- **Dataset section**
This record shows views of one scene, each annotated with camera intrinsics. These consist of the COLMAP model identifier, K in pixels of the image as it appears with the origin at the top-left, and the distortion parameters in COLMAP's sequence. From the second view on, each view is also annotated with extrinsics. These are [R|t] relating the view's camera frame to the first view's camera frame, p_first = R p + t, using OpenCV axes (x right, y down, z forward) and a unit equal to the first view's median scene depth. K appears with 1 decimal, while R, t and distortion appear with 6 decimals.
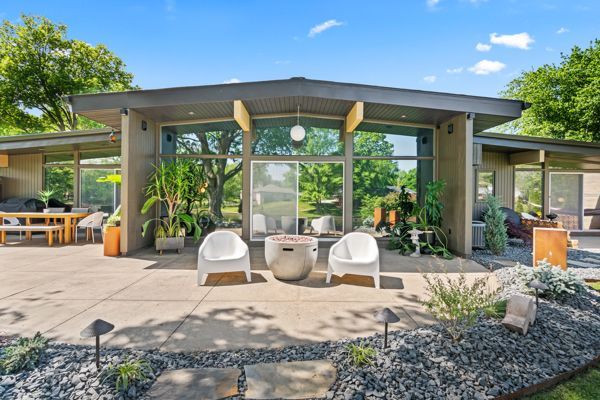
lens RADIAL K [[288.8, 0, 300.0], [0, 288.8, 200.0], [0, 0, 1]] dist [-0.012299, 0.010682]
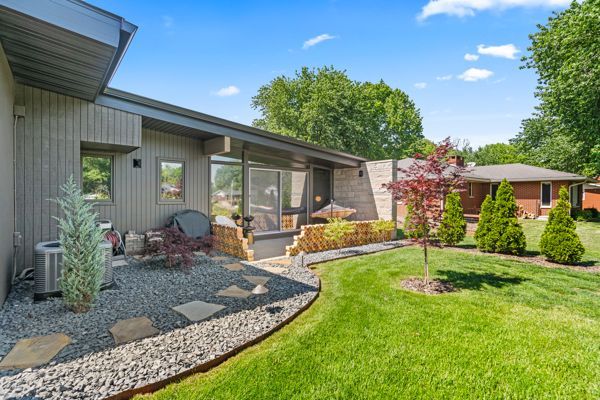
lens RADIAL K [[288.8, 0, 300.0], [0, 288.8, 200.0], [0, 0, 1]] dist [-0.012299, 0.010682]
pose [[0.773541, -0.014766, 0.633574, 0.433249], [0.012749, 0.999889, 0.007738, -0.003580], [-0.633618, 0.002092, 0.773643, 0.233529]]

- **How to complete this task**
Reproduce every line of the listing above word for word, leaving out the pictures.

- **Result for this exercise**
This record shows views of one scene, each annotated with camera intrinsics. These consist of the COLMAP model identifier, K in pixels of the image as it appears with the origin at the top-left, and the distortion parameters in COLMAP's sequence. From the second view on, each view is also annotated with extrinsics. These are [R|t] relating the view's camera frame to the first view's camera frame, p_first = R p + t, using OpenCV axes (x right, y down, z forward) and a unit equal to the first view's median scene depth. K appears with 1 decimal, while R, t and distortion appear with 6 decimals.
lens RADIAL K [[288.8, 0, 300.0], [0, 288.8, 200.0], [0, 0, 1]] dist [-0.012299, 0.010682]
lens RADIAL K [[288.8, 0, 300.0], [0, 288.8, 200.0], [0, 0, 1]] dist [-0.012299, 0.010682]
pose [[0.773541, -0.014766, 0.633574, 0.433249], [0.012749, 0.999889, 0.007738, -0.003580], [-0.633618, 0.002092, 0.773643, 0.233529]]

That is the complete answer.